Will the Internet be available to everyone at an affordable price? Should the government intervene to make it so? A series of essays explores the political, social, and economic issues at stake.


Downloadable Scripts

You'll need to tweak these to match your own site's method of
organization, but they'll point you in the right direction:

articles.pl Reads file of URL-to-title mappings and wwwstat output, 
               builds views of archive usage by issue and section.

loglink.pl:  Writes a record to a custom log file, returns a location header.

browsers.pl: Reads a custom log file, tabulates browsers and platforms used.


Reverse DNS Lookup in PERL

illustration_link (4 Kbytes)

Your Web server can probably convert dotted numeric IP addresses to Domain Naming System (DNS) names on the fly, but if you let it do this, your users will wait. Instead, do these lookups separately. Here's the essential algorithm in Perl: Read a line from the log, grab a dotted address, split it into an array, pack it into a 4-byte binary structure, and pass that to the gethostbyaddr function that's bound into most implementations of Perl.
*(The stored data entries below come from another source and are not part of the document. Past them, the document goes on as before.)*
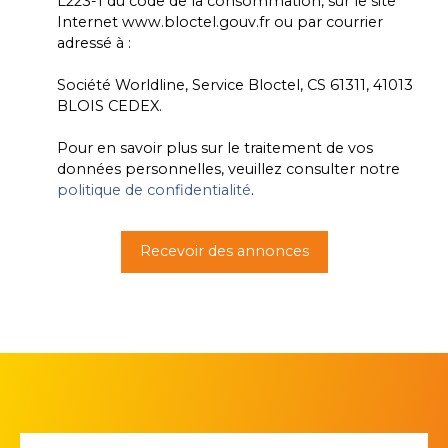
L223-1 du code de la consommation, sur le site
Internet www.bloctel.gouv.fr ou par courrier
adressé à :
Société Worldline, Service Bloctel, CS 61311, 41013
BLOIS CEDEX.
Pour en savoir plus sur le traitement de vos
données personnelles, veuillez consulter notre
politique de confidentialité
.
Recevoir des annonces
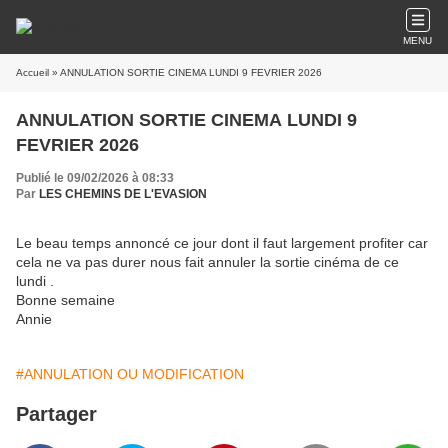
MENU
Accueil
» ANNULATION SORTIE CINEMA LUNDI 9 FEVRIER 2026
ANNULATION SORTIE CINEMA LUNDI 9
FEVRIER 2026
Publié le 09/02/2026 à 08:33
Par
LES CHEMINS DE L'EVASION
Le beau temps annoncé ce jour dont il faut largement profiter car
cela ne va pas durer nous fait annuler la sortie cinéma de ce
lundi .
Bonne semaine
Annie
#ANNULATION OU MODIFICATION
Partager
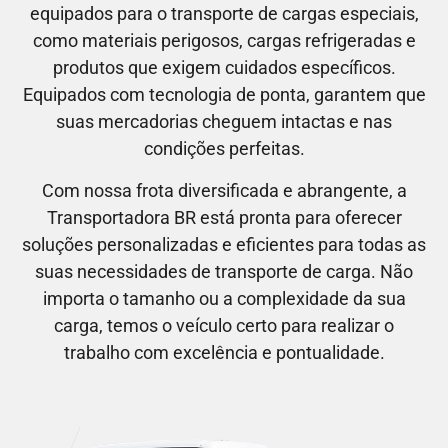
equipados para o transporte de cargas especiais,
como materiais perigosos, cargas refrigeradas e
produtos que exigem cuidados específicos.
Equipados com tecnologia de ponta, garantem que
suas mercadorias cheguem intactas e nas
condições perfeitas.
Com nossa frota diversificada e abrangente, a
Transportadora BR está pronta para oferecer
soluções personalizadas e eficientes para todas as
suas necessidades de transporte de carga. Não
importa o tamanho ou a complexidade da sua
carga, temos o veículo certo para realizar o
trabalho com excelência e pontualidade.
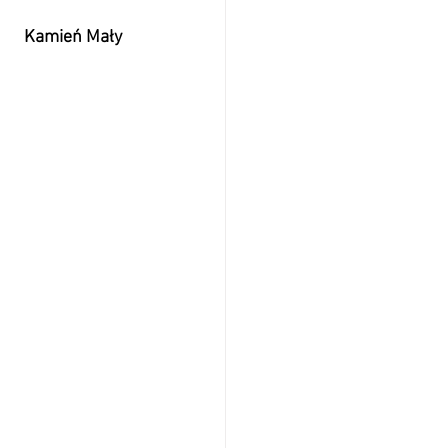
Kamień Mały 
     
      
       
   
                    
                          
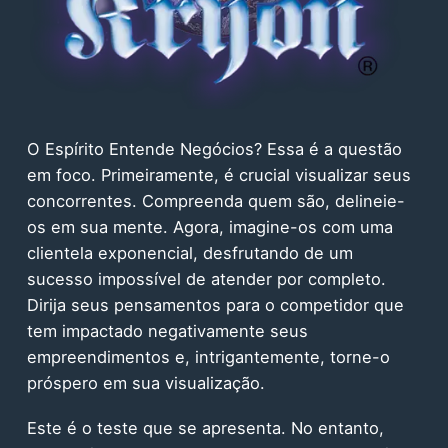
O Espírito Entende Negócios? Essa é a questão
em foco. Primeiramente, é crucial visualizar seus
concorrentes. Compreenda quem são, delineie-
os em sua mente. Agora, imagine-os com uma
clientela exponencial, desfrutando de um
sucesso impossível de atender por completo.
Dirija seus pensamentos para o competidor que
tem impactado negativamente seus
empreendimentos e, intrigantemente, torne-o
próspero em sua visualização.
Este é o teste que se apresenta. No entanto,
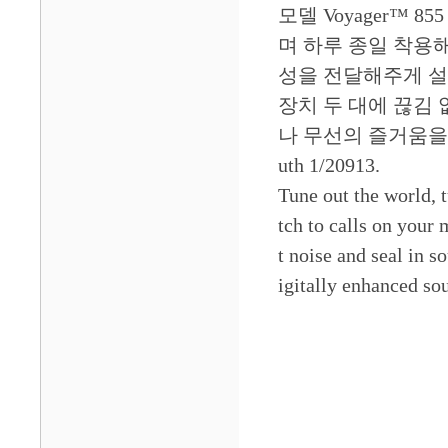
모델 Voyager™ 8
며 하루 종일 착용해
성을 전달해주게 설계되어
장치 두 대에 끊김
나 무선의 즐거움을 
uth 1/20913.
Tune out the world, 
tch to calls on your
t noise and seal in s
igitally enhanced so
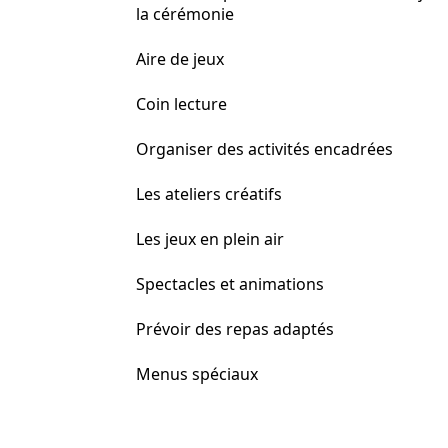
la cérémonie
Aire de jeux
Coin lecture
Organiser des activités encadrées
Les ateliers créatifs
Les jeux en plein air
Spectacles et animations
Prévoir des repas adaptés
Menus spéciaux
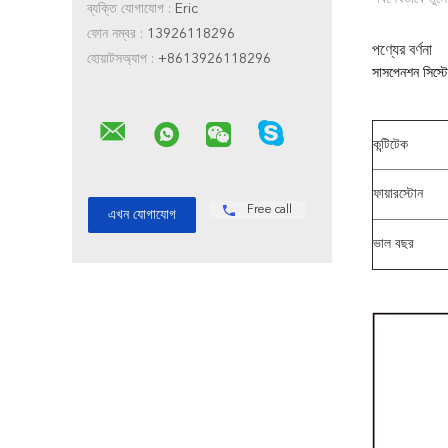
ব্যক্তি যোগাযোগ :
Eric
ফোন নম্বর :
13926118296
পণ্যের বর্ণনা
হোয়াটসঅ্যাপ :
+8613926118296
সাসপেনশন সিস্ট
কন্টিটেক
ফায়ারস্টোন
Free call
ভাল বছর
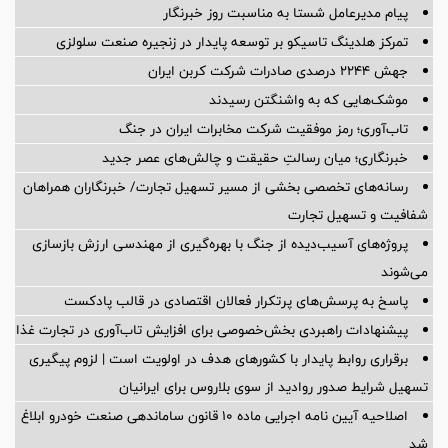
پیام مدیرعامل شستا به مناسبت روز خبرنگار
تمرکز هلدینگ تاسیکو بر توسعه پایدار در زنجیره صنعت سلولزی
جهش ۲۲۴۴ درصدی صادرات شرکت کربن ایران
موشک‌هایی که به واشنگتن رسیدند
تاب‌آوری؛ رمز موفقیت شرکت مخابرات ایران در جنگ
خبرنگاری؛ میان رسالتِ حقیقت و چالش‌های عصر جدید
رسانه‌های تخصصی بخشی از مسیر تسهیل تجارت/ خبرنگاران همراهان
شفافیت و تسهیل تجارت
پروژه‌های آسیب‌دیده از جنگ با بهره‌گیری از مهندسی ارزش بازسازی
می‌شوند
پاسخ به پرسش‌های پرتکرار فعالان اقتصادی در قالب پادکست
پیشنهادات راهبردی بخش‌خصوصی برای افزایش تاب‌آوری در تجارت غذا
برقراری روابط پایدار با کشورهای هدف در اولویت است | لزوم پیگیری
تسهیل شرایط صدور روادید از سوی بلاروس برای ایرانیان
اصلاحیه آیین نامه اجرایی ماده ۱۰ قانون ساماندهی صنعت خودرو ابلاغ
شد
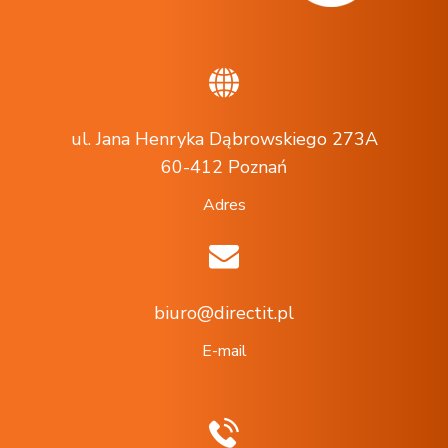
ul. Jana Henryka Dąbrowskiego 273A
60-412 Poznań
Adres
biuro@directit.pl
E-mail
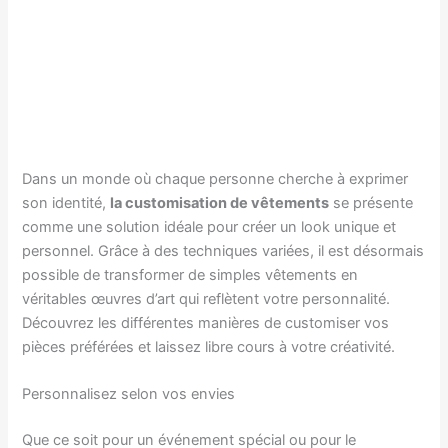
Dans un monde où chaque personne cherche à exprimer
son identité,
la customisation de vêtements
se présente
comme une solution idéale pour créer un look unique et
personnel. Grâce à des techniques variées, il est désormais
possible de transformer de simples vêtements en
véritables œuvres d’art qui reflètent votre personnalité.
Découvrez les différentes manières de customiser vos
pièces préférées et laissez libre cours à votre créativité.
Personnalisez selon vos envies
Que ce soit pour un événement spécial ou pour le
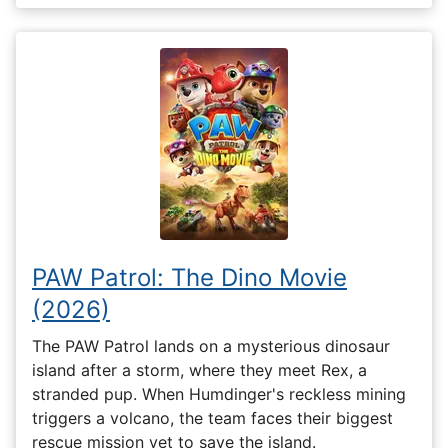
PAW Patrol: The Dino Movie
(2026)
The PAW Patrol lands on a mysterious dinosaur
island after a storm, where they meet Rex, a
stranded pup. When Humdinger's reckless mining
triggers a volcano, the team faces their biggest
rescue mission yet to save the island.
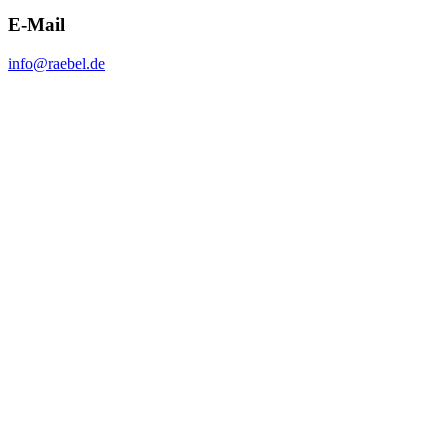
E-Mail
info@raebel.de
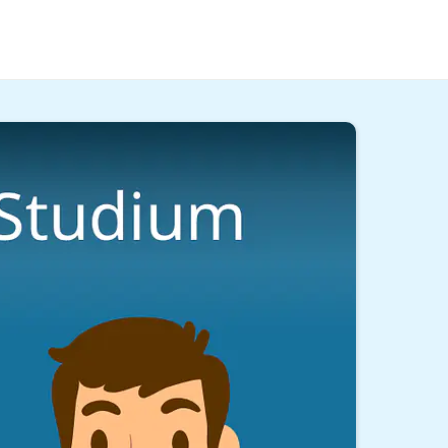
nst du, Technik zu gestalten und die Software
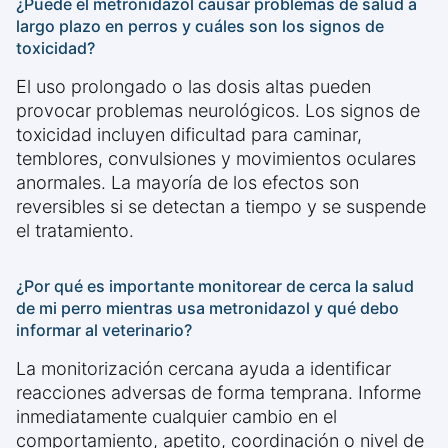
¿Puede el metronidazol causar problemas de salud a
largo plazo en perros y cuáles son los signos de
toxicidad?
El uso prolongado o las dosis altas pueden
provocar problemas neurológicos. Los signos de
toxicidad incluyen dificultad para caminar,
temblores, convulsiones y movimientos oculares
anormales. La mayoría de los efectos son
reversibles si se detectan a tiempo y se suspende
el tratamiento.
¿Por qué es importante monitorear de cerca la salud
de mi perro mientras usa metronidazol y qué debo
informar al veterinario?
La monitorización cercana ayuda a identificar
reacciones adversas de forma temprana. Informe
inmediatamente cualquier cambio en el
comportamiento, apetito, coordinación o nivel de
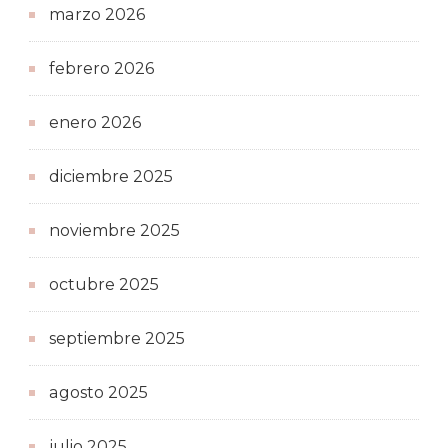
marzo 2026
febrero 2026
enero 2026
diciembre 2025
noviembre 2025
octubre 2025
septiembre 2025
agosto 2025
julio 2025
Tracking Usage of the BYTE Archive

illustration_link (32 Kbytes)

A Perl script merges a file of URL-to-title mappings with wwwstat's report of the number of hits for each URL. Then it builds views of the popularity of articles in the BYTE archive by issue and by section.


Site Browser and Platform Summaries

illustration_link (35 Kbytes)

A CGI script that tracks links on a page can also accumulate useful information about the browsers and platforms used to access that page. These tables profile visitors to the BYTE Site's Resources page.